Wherever the word "nose" appears in a line of the data, that line should be copied.

== Information given ==
□ □ □ □ □

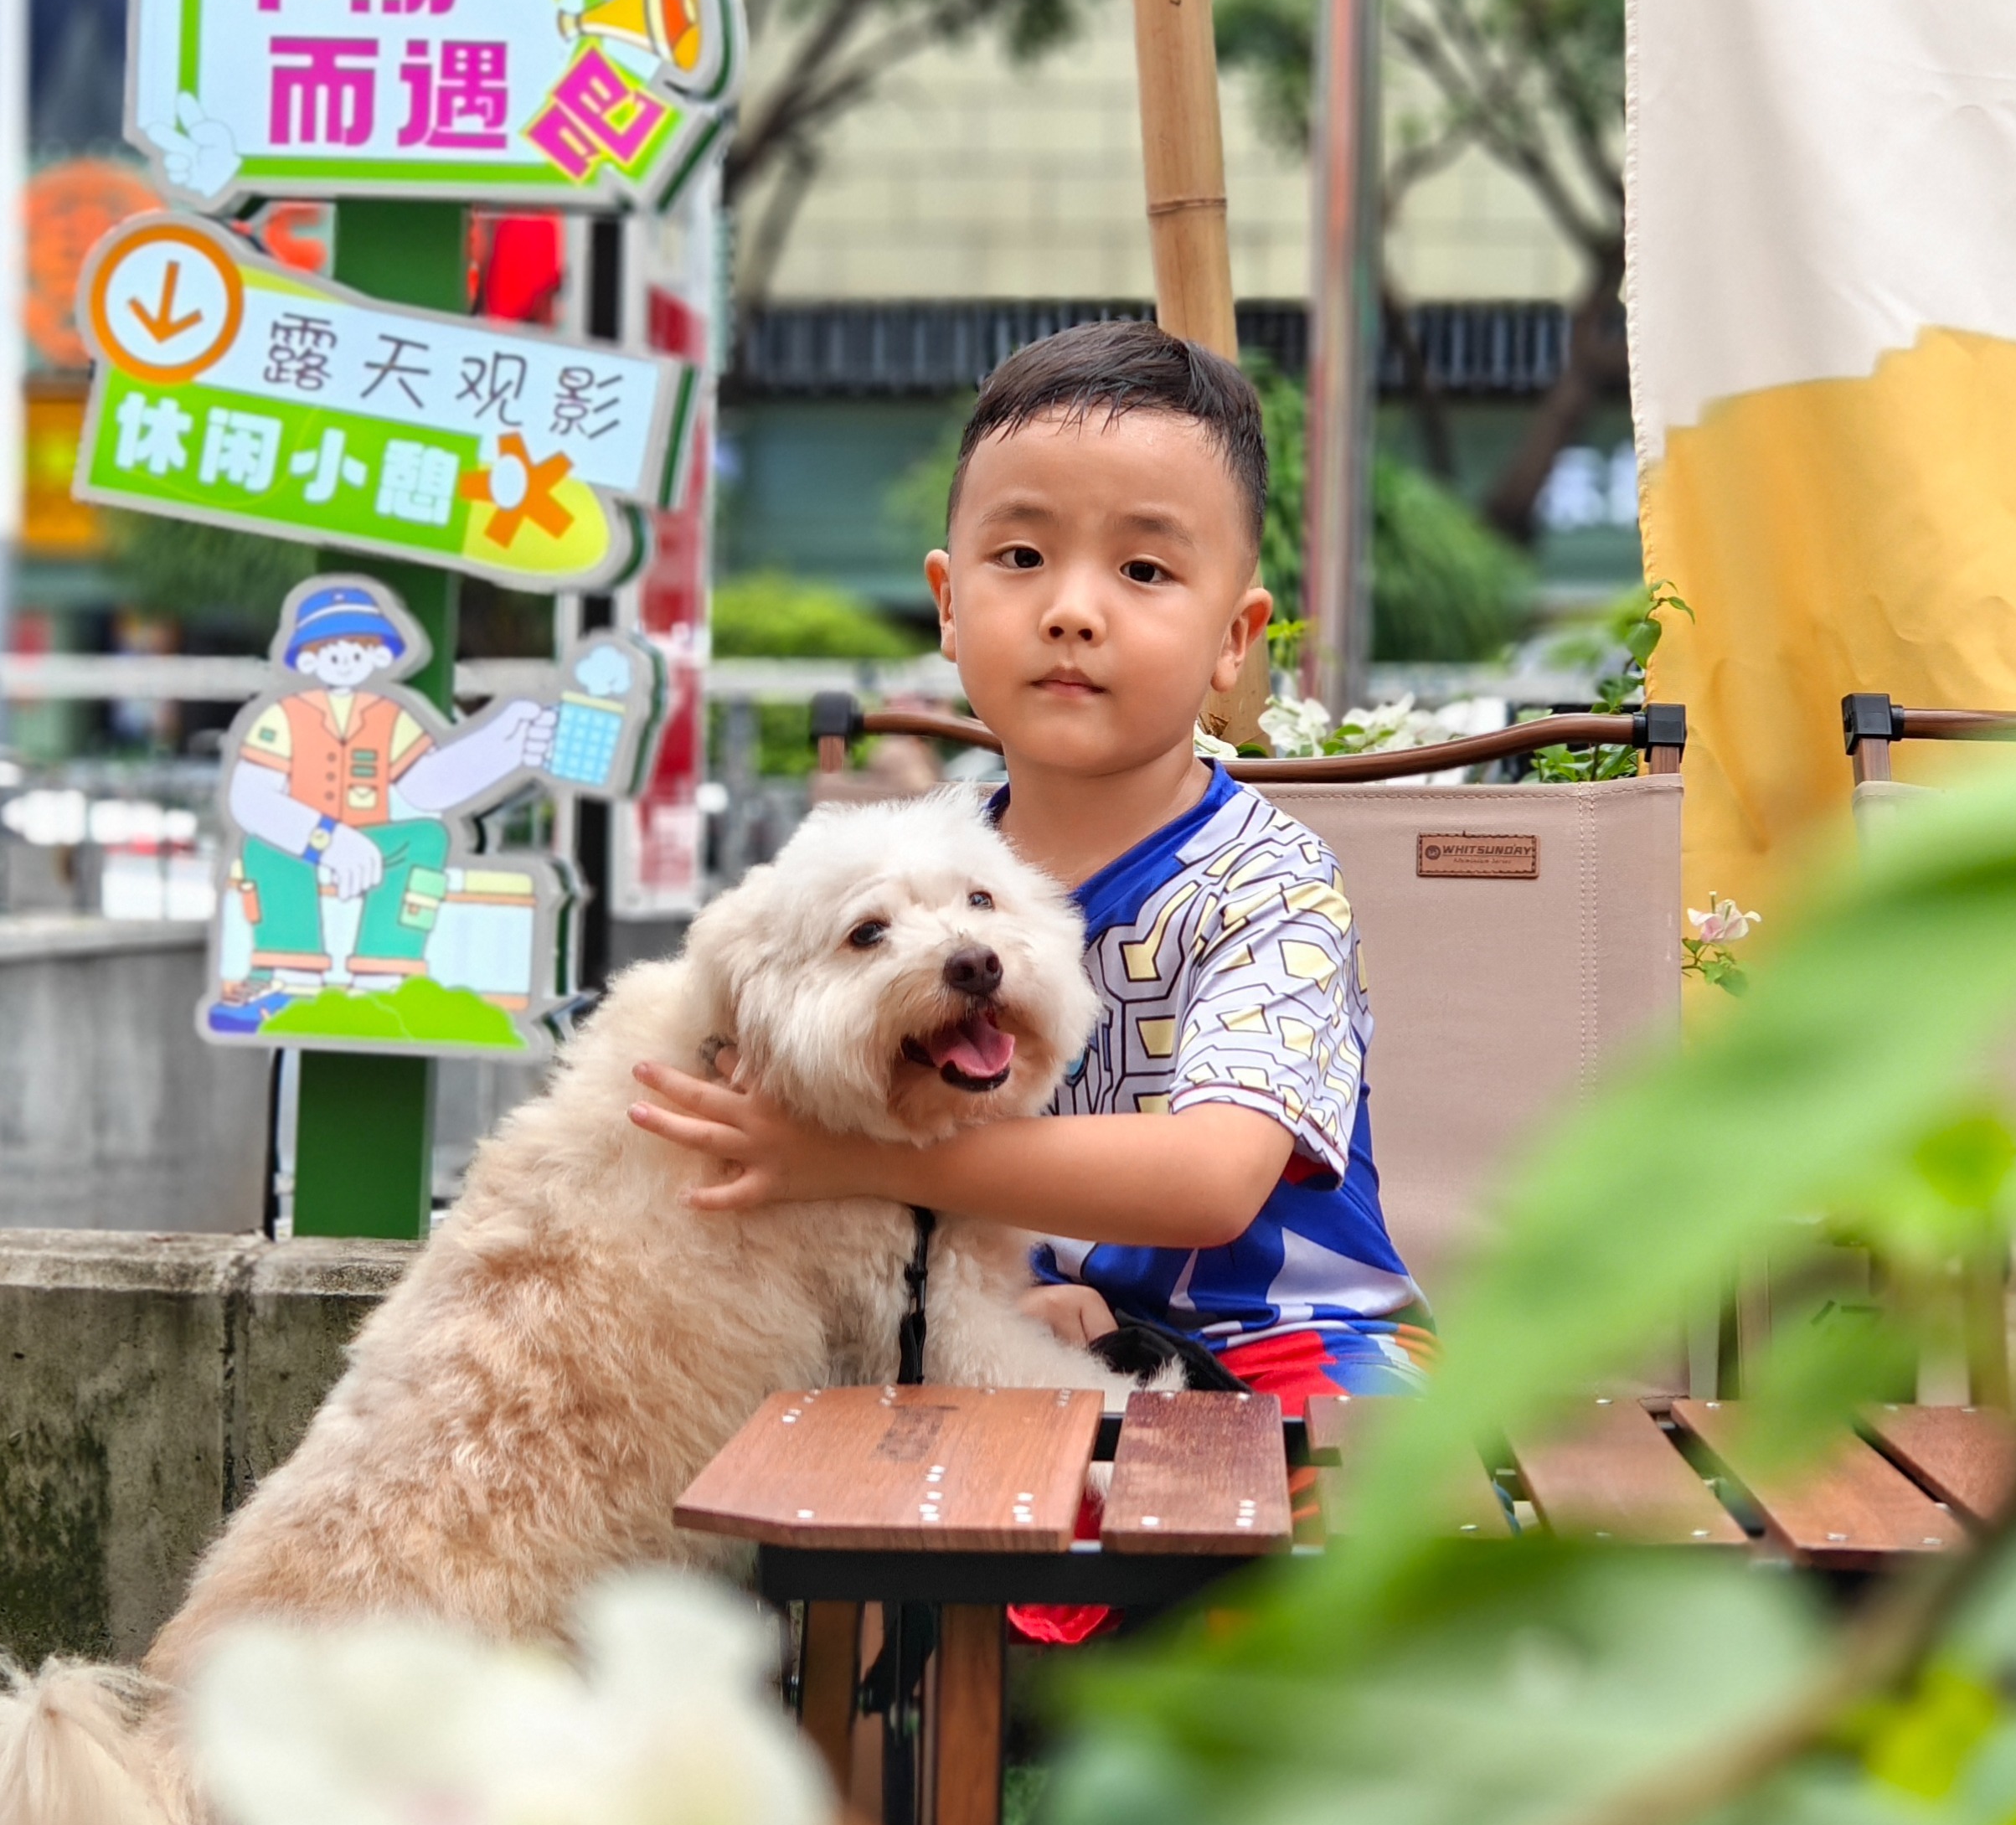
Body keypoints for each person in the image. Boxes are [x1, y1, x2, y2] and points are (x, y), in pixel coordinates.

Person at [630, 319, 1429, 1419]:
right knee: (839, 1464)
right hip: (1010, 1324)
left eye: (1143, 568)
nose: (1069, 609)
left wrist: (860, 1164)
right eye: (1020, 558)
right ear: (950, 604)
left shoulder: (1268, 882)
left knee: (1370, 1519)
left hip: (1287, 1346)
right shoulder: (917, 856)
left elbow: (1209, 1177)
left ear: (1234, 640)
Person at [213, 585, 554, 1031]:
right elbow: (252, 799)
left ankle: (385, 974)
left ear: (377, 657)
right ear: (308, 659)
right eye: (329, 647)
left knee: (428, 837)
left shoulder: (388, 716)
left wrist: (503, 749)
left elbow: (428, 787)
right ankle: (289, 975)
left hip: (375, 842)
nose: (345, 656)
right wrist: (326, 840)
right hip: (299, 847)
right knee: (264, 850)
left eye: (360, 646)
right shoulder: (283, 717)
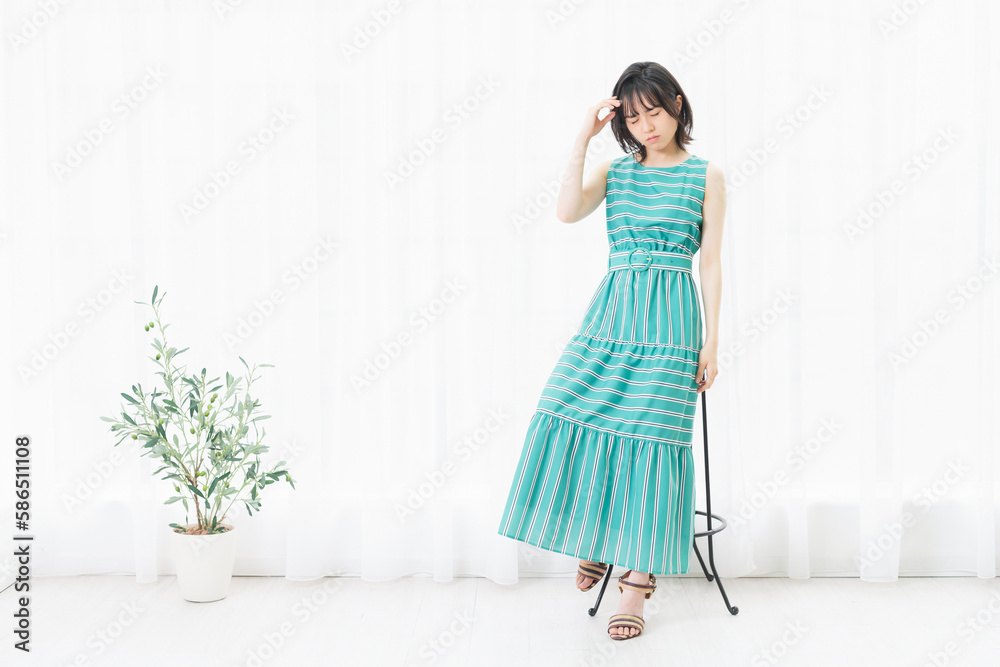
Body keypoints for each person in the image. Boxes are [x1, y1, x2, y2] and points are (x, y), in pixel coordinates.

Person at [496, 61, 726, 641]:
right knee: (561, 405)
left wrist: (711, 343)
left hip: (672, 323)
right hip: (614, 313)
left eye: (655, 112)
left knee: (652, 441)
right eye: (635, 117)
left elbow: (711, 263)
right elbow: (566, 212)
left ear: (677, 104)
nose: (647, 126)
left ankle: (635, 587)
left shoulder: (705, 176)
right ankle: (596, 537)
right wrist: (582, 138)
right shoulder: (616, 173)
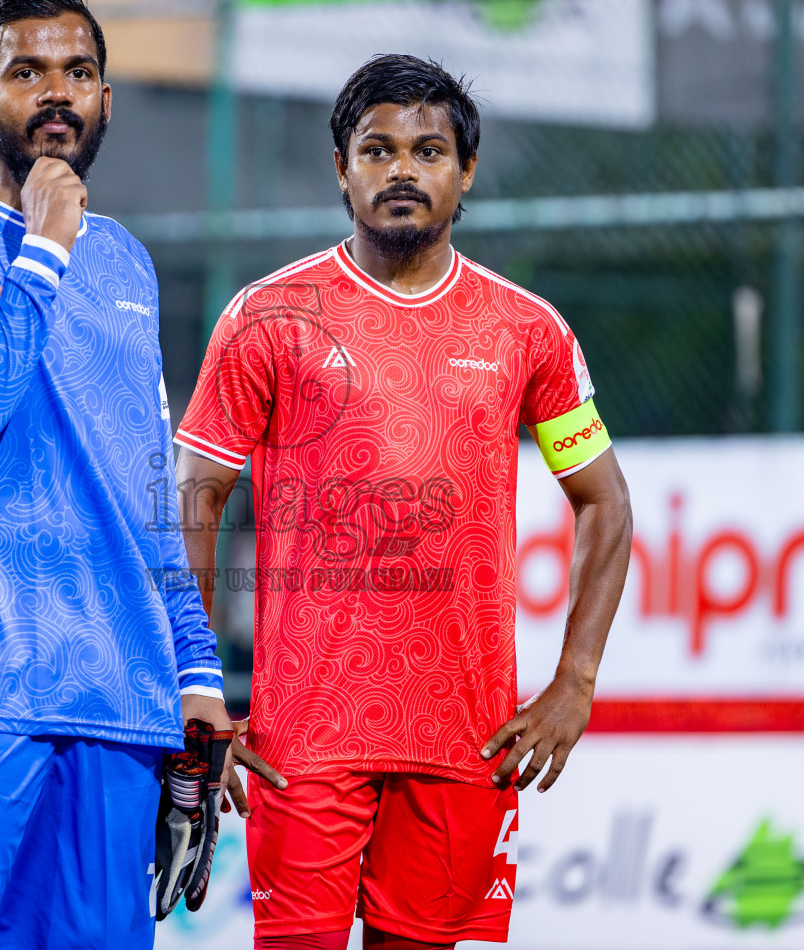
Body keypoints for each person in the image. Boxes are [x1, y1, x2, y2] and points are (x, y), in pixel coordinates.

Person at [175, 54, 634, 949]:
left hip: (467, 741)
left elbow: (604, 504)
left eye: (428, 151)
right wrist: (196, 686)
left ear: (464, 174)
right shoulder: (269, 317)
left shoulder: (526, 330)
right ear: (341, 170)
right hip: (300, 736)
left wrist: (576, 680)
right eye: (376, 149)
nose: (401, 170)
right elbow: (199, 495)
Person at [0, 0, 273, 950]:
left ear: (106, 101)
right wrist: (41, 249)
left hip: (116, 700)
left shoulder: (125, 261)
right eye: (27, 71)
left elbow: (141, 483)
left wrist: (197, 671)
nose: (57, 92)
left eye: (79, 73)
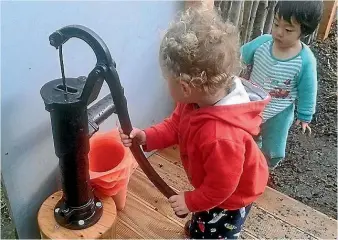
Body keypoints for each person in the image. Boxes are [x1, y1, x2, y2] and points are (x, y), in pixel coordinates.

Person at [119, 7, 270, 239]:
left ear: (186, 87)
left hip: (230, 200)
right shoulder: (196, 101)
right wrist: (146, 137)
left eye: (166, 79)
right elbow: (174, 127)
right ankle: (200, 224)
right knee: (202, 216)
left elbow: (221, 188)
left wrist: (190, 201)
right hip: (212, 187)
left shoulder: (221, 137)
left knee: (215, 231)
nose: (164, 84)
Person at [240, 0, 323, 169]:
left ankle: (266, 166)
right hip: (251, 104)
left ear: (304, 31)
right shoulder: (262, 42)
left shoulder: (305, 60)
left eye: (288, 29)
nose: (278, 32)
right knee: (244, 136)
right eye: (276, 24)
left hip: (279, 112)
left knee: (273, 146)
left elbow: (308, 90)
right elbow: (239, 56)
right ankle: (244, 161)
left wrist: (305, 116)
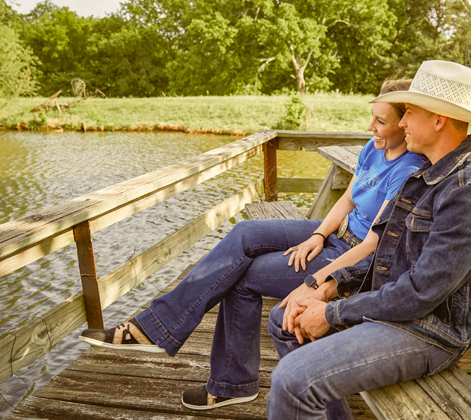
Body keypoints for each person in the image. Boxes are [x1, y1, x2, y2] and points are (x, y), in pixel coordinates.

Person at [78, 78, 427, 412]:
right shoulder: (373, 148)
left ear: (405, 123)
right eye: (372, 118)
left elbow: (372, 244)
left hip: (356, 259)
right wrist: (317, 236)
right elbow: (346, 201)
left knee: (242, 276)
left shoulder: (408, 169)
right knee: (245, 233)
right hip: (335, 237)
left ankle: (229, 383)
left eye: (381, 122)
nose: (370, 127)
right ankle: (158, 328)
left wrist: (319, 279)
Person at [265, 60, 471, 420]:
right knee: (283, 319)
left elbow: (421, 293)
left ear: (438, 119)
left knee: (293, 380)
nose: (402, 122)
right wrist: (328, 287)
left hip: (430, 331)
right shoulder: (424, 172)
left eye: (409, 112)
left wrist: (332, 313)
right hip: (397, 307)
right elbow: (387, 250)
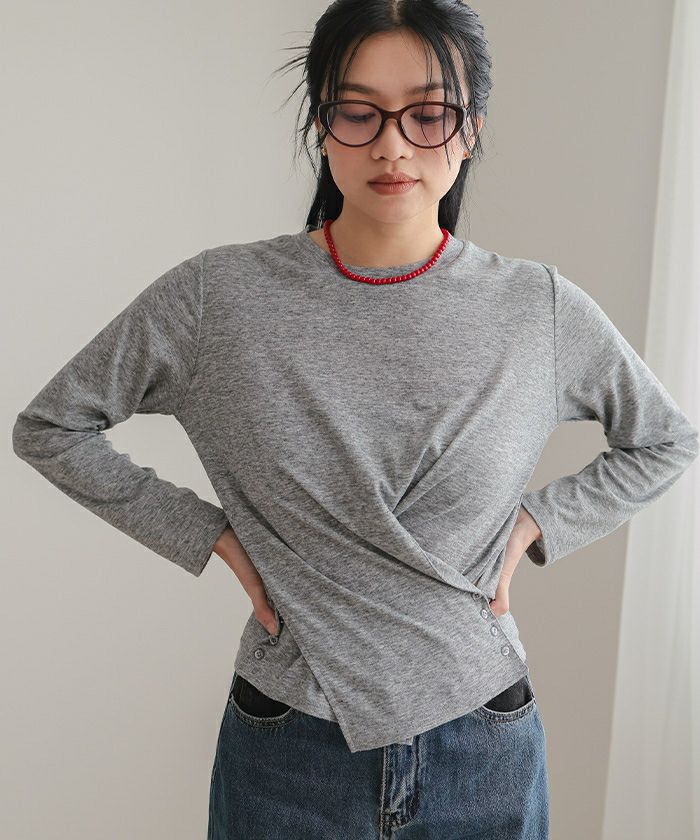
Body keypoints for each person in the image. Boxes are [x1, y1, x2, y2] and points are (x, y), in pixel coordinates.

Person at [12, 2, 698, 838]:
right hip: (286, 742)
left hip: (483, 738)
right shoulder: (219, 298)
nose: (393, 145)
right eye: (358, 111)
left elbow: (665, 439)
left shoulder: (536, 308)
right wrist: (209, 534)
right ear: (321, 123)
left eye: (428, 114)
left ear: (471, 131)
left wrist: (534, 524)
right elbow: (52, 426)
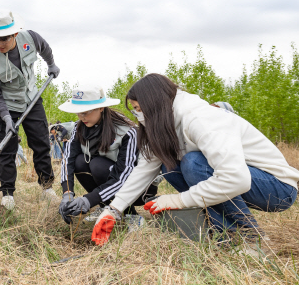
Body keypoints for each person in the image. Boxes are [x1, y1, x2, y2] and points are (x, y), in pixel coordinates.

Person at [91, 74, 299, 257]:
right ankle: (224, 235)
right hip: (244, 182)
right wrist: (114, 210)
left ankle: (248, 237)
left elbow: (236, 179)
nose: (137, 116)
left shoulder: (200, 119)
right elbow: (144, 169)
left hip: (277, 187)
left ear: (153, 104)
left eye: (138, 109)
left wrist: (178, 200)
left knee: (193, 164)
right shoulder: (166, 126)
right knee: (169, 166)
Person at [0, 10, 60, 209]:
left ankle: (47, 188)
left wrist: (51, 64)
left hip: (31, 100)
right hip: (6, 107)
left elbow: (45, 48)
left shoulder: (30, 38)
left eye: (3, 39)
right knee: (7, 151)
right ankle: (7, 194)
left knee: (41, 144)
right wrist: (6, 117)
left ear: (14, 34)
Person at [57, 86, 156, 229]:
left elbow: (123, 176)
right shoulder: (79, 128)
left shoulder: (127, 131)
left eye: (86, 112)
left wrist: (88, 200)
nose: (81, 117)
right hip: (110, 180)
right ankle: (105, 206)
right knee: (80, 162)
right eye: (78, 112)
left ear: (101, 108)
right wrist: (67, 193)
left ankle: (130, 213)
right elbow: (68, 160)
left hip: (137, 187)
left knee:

□ □ □ □ □

== Solved problem ==
nose: (1069, 609)
nose: (345, 656)
nose: (647, 126)
nose: (401, 170)
nose: (57, 92)
nose: (164, 84)
nose: (278, 32)
nose: (370, 127)
nose: (402, 122)
nose: (393, 145)
nose: (137, 116)
nose: (81, 117)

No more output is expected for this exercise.